Much of Cracraft's contribution can be seen in his analysis of works
of art history to answer questions of interest to social and
political historians. He is often successful in making this leap,
but sometimes his sentences seem to be built almost entirely from
translated quotations from Russian studies (examples are too
numerous to note). He states that he is not concerned with issues
of the quality of artworks, but he does judge the quality of Russian
work in comparison with contemporary European work, as his subjects
and sources would have done (p. 189, for example).
The book provides a comprehensive social history of art in the late
seventeenth and early eighteenth centuries. Cracraft has constructed
biographies of artists from scarce archival evidence. He assesses
the relative importance of various art forms by the salaries
practitioners received for their work in official workshops. In
particular, he notes the decline of icon painting and its
replacement with graphic art as the preferred recipient of imperial
funding.
At its heart this is not simply a study of visual imagery.

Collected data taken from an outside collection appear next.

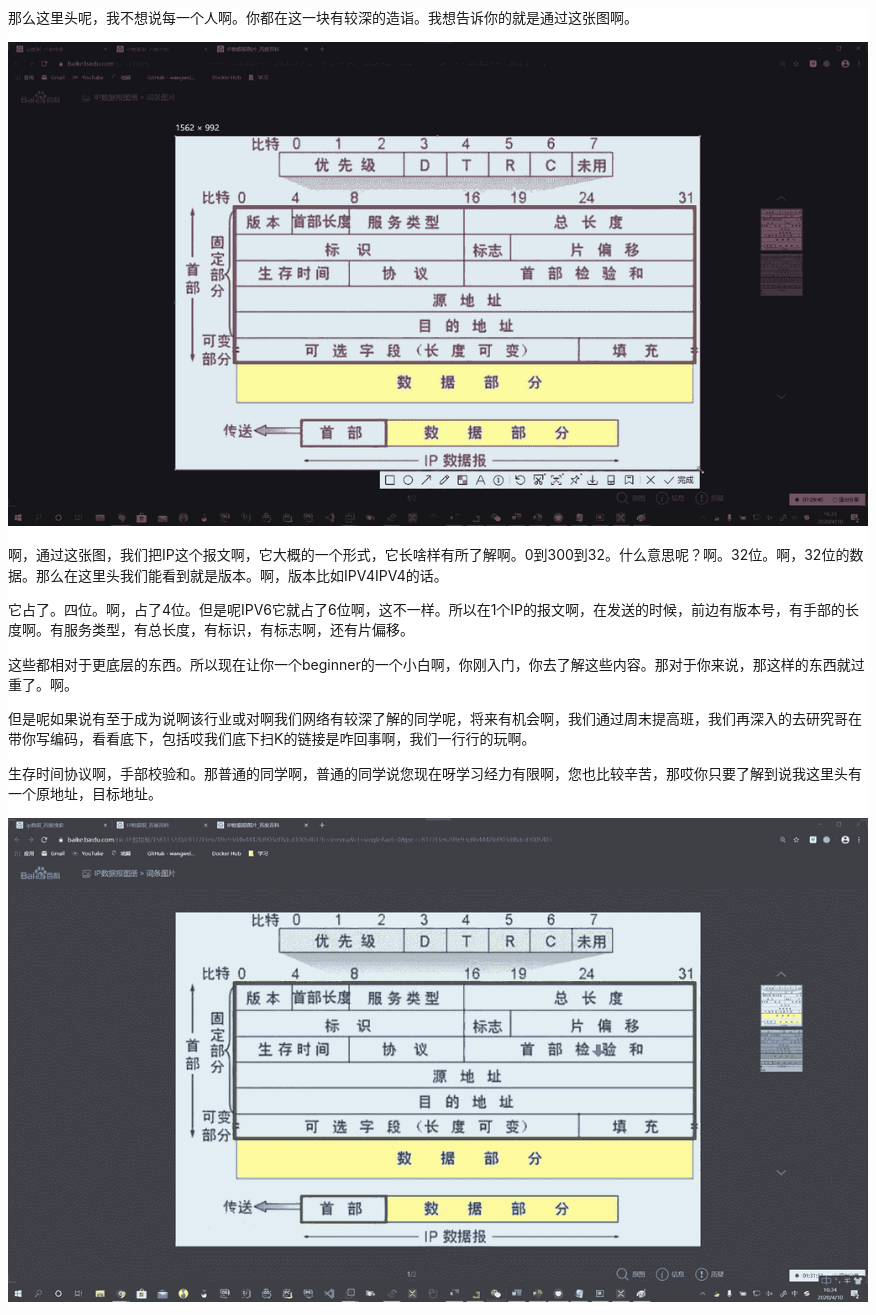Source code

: 那么这里头呢，我不想说每一个人啊。你都在这一块有较深的造诣。我想告诉你的就是通过这张图啊。

![](img/754c3d16fe57f07724c5612f3fd8aa4d_9.png)

啊，通过这张图，我们把IP这个报文啊，它大概的一个形式，它长啥样有所了解啊。0到300到32。什么意思呢？啊。32位。啊，32位的数据。那么在这里头我们能看到就是版本。啊，版本比如IPV4IPV4的话。

它占了。四位。啊，占了4位。但是呢IPV6它就占了6位啊，这不一样。所以在1个IP的报文啊，在发送的时候，前边有版本号，有手部的长度啊。有服务类型，有总长度，有标识，有标志啊，还有片偏移。

这些都相对于更底层的东西。所以现在让你一个beginner的一个小白啊，你刚入门，你去了解这些内容。那对于你来说，那这样的东西就过重了。啊。

但是呢如果说有至于成为说啊该行业或对啊我们网络有较深了解的同学呢，将来有机会啊，我们通过周末提高班，我们再深入的去研究哥在带你写编码，看看底下，包括哎我们底下扫K的链接是咋回事啊，我们一行行的玩啊。

生存时间协议啊，手部校验和。那普通的同学啊，普通的同学说您现在呀学习经力有限啊，您也比较辛苦，那哎你只要了解到说我这里头有一个原地址，目标地址。



![](img/754c3d16fe57f07724c5612f3fd8aa4d_11.png)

Cracraft's overarching project is documentation of Russia's cultural
Europeanization as a result of the policies of Peter the Great. As
such, this is a study of the diffusion of innovations. In his
concluding remarks Cracraft suggests that his point has been argued
rather than fully demonstrated (p. 311). In spite of the impressive
documentation and dense narrative, this does sometimes seem to be
the case. Cracraft's assertions could perhaps be supported by
reference to the scholarly literature on the theory of diffusion of
innovations. Through references to this literature, Cracraft could
support some of his assumptions with theory.[2]
Certainly there are many points with which one may take issue with a
work which examines questions of such grand scope. I would like to
raise just one. Throughout this work, Cracraft argues against
Marxist and, according to his view, excessively nationalist scholars
of the Soviet period who consistently overestimated the quality and
creativity of native Russian art in the late seventeenth century.
In creating this straw man, Cracraft appears to be relying primarily
on the interpretive framework that my professors in graduate school
trained us, basically, to ignore.
While the Soviet regime was in power, we tried to find the scholar's
contribution in the body of a work, or sometimes the body of a
paragraph, where it was assumed the scholar had made the final
interpretive decisions. We assumed that the broader interpretations
were imposed on most works to make sure they reflected the current
Party line. In the post-Soviet era are we now to hold scholars
responsible for such views?
Notes
[1]. Lindsey Hughes. _Russia in the Age of Peter the Great_. New
Haven: Yale University Press, 1998. See my review in _Russian
Review_ (1999).
[2]. Perhaps the best place to start in reviewing this literature is
Everett M. Rogers, _Diffusion of Innovations_, third edition (New
York and London: The Free Press, 1983).